Ceiling mounting for infection control
IMRIS’ design specifically addresses the necessity to maintain the sterile field.

“From a safety point of view, you can’t have rails in the floor,” says Saunders. “We had ideas of having rails under the floor, but when you have any indentation in the floor, it has the potential to lead to infection problems. There is a sterility issue, which is very important.”
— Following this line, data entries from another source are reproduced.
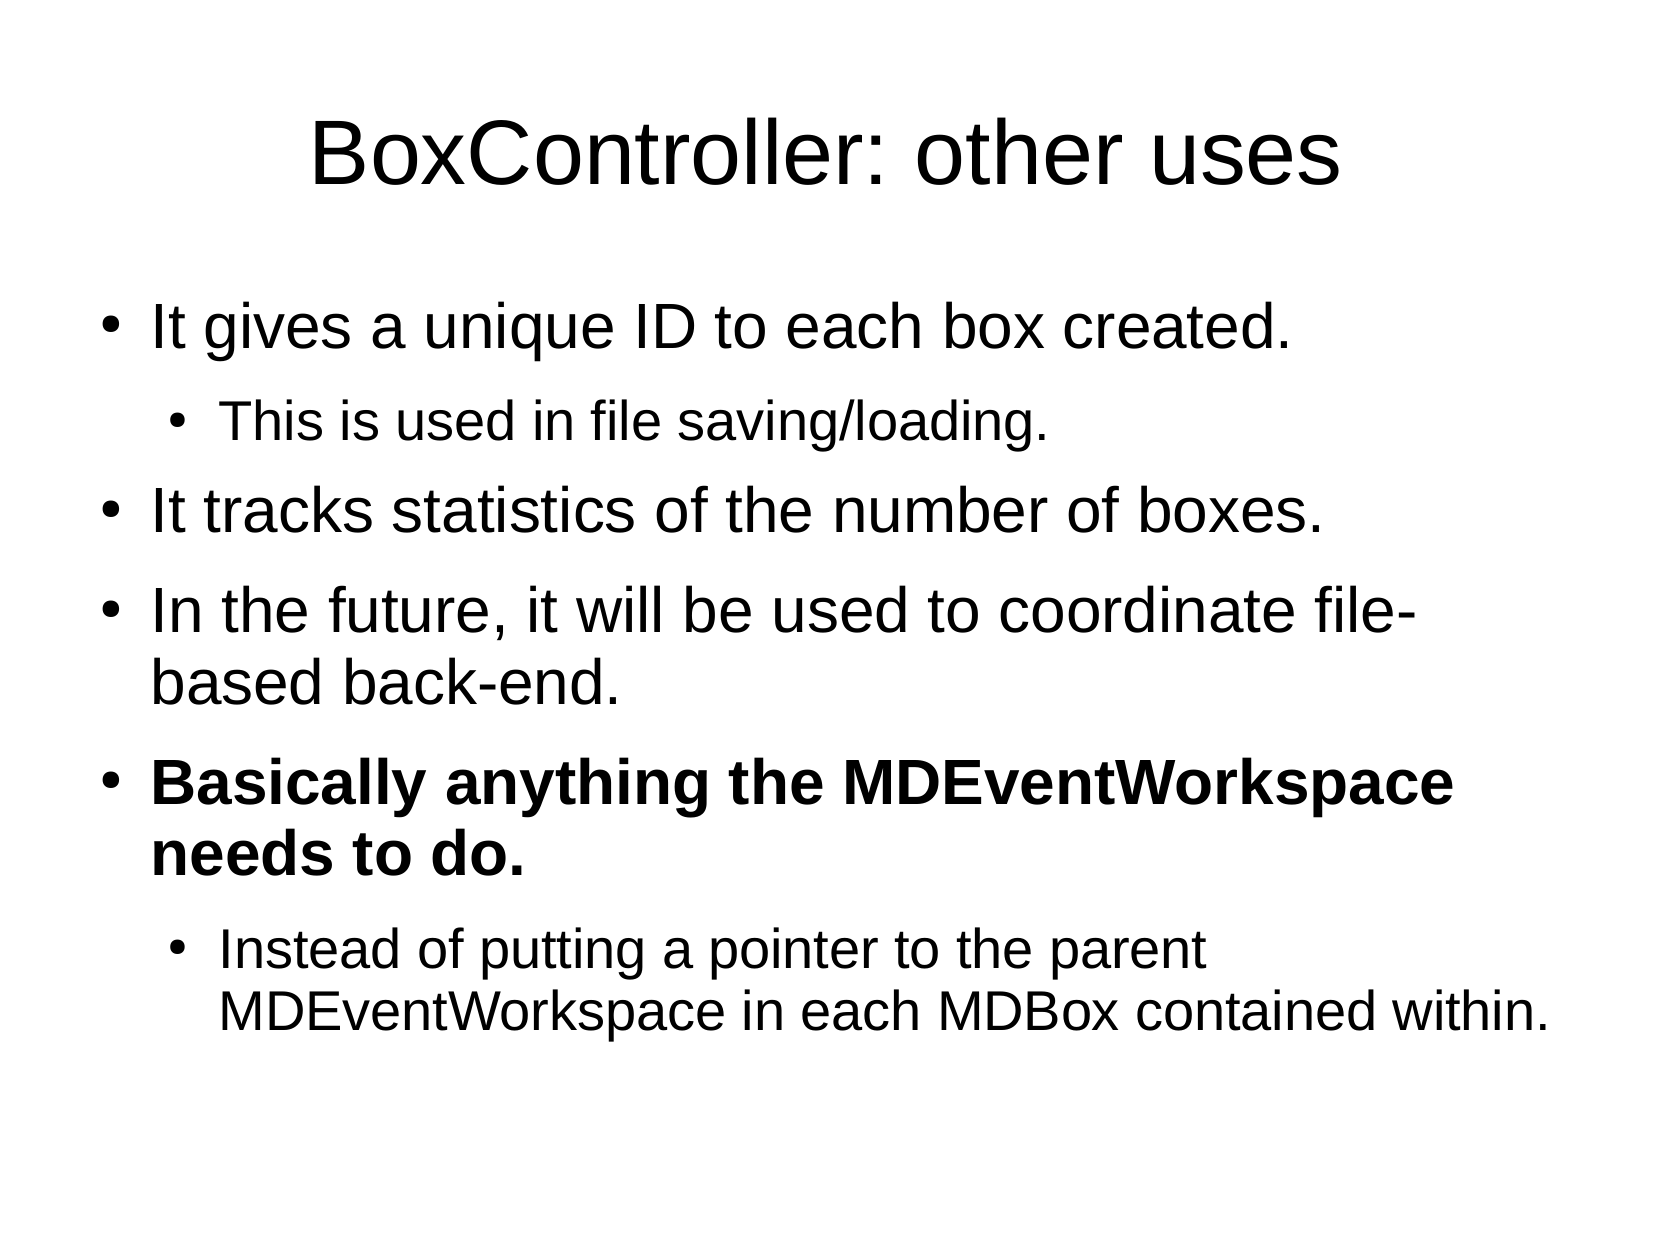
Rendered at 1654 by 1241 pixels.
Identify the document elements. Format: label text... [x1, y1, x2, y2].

title BoxController: other uses [82, 49, 1571, 257]
list It gives a unique ID to each box created. This is used in file saving/loading. It tracks statistics of the number of boxes. In the future, it will be used to coordinate file-based back-end. Basically anything the MDEventWorkspace needs to do. Instead of putting a pointer to the parent MDEventWorkspace in each MDBox contained within. [82, 290, 1571, 1109]
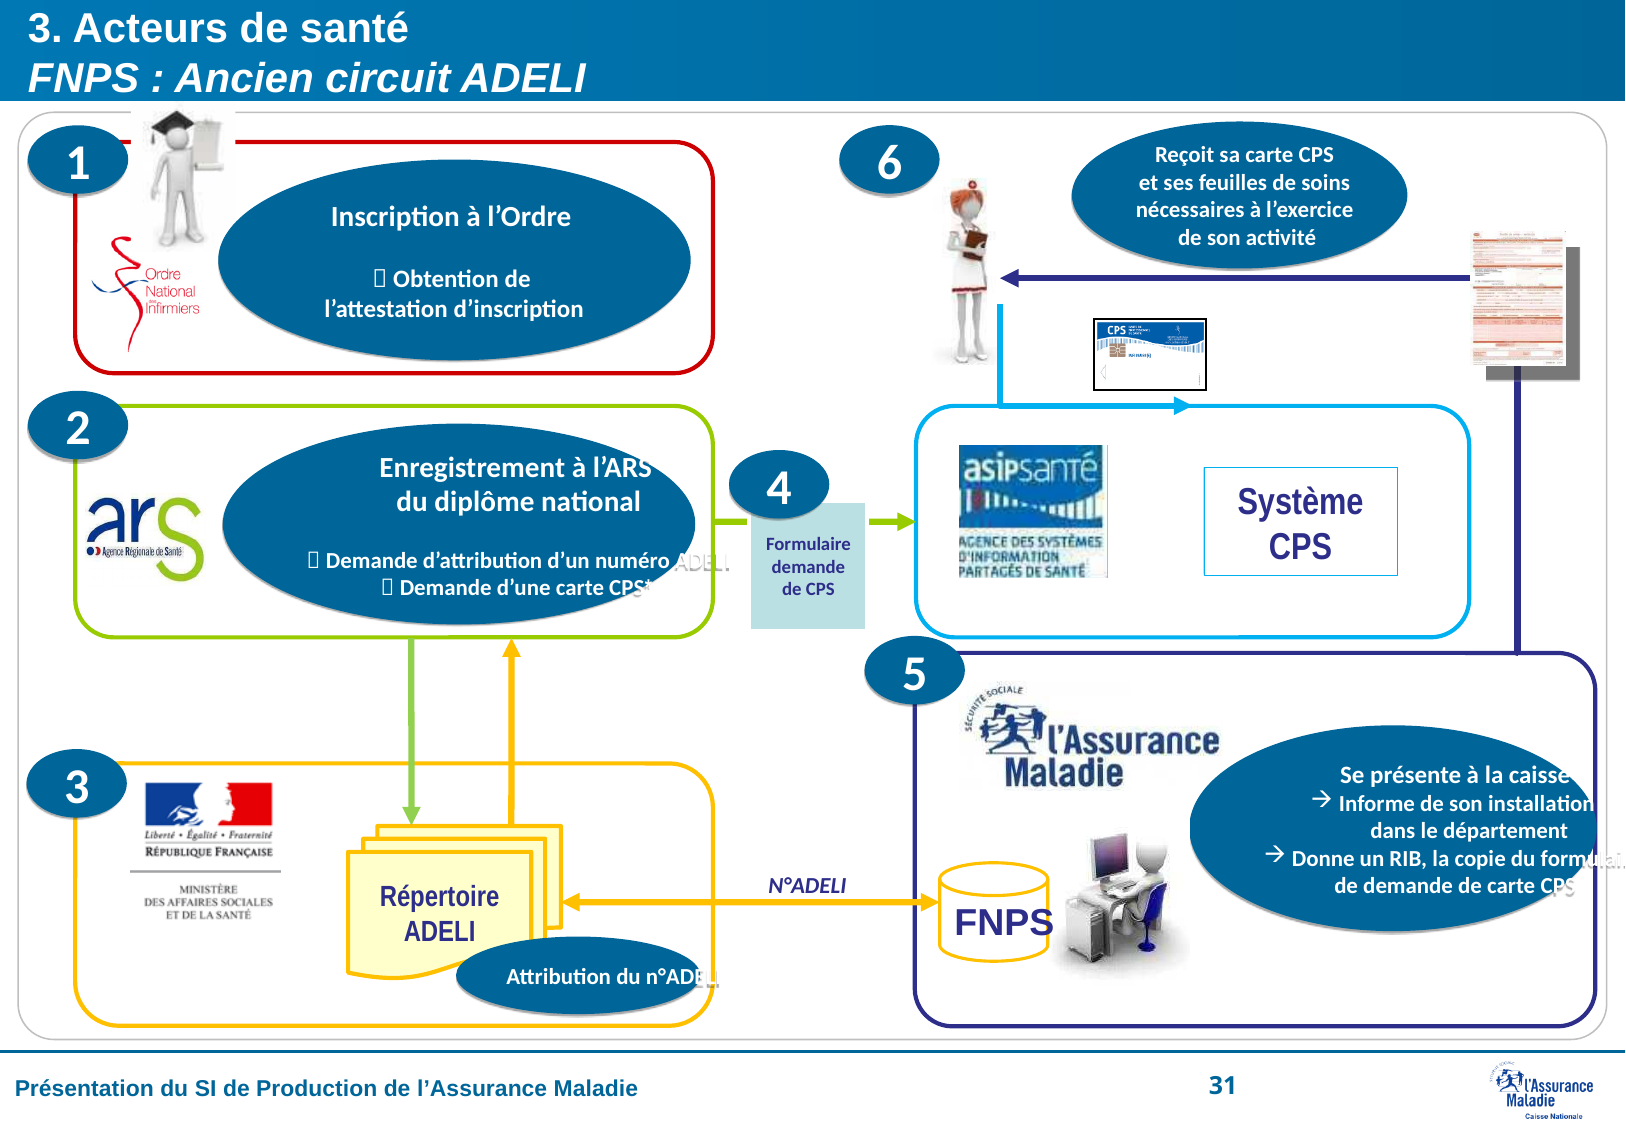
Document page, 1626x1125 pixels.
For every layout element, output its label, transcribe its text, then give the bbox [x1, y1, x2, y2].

IMRIS keeps an in-house customer engineering group who works with the architect and hospital engineers. On average, it takes about 12 to 18 months from design configuration to installation to create a comprehensive suite.

From planning to install
With so many equipment choices and interactivity to account for, how do health care design teams design and plan what goes where in a hybrid OR? The use of 3-D and CAD drawings helps a great deal.

“These tools enable the architects and equipment planners to view the equipment positions, rotation capabilities and predict the interactions of all of the equipment in today's health care environments,” says MAVIG’s Sherman.

All of these heavy loads being pendant from the ceiling require very specific structural engineering. Here’s where the American Society of Healthcare Engineers’ Mike Viviano steps in. Viviano, a senior project manager for St. Louis-based Northstar Management Company, is an expert in fitting all the pieces together in these very tight spaces.

“One thing that needs to be considered in the design phase is the amount of power and utilities required and the heat that each of these pieces generates, and the requirements for the actual surgery or operation from the surgeon’s perspective and the care team’s perspective.”

Many times, engineering teams receive very generic information from vendors when the equipment has not yet been selected. Engineers have to design with a lot of questions and what-ifs in mind in terms of ceiling space and utilities required.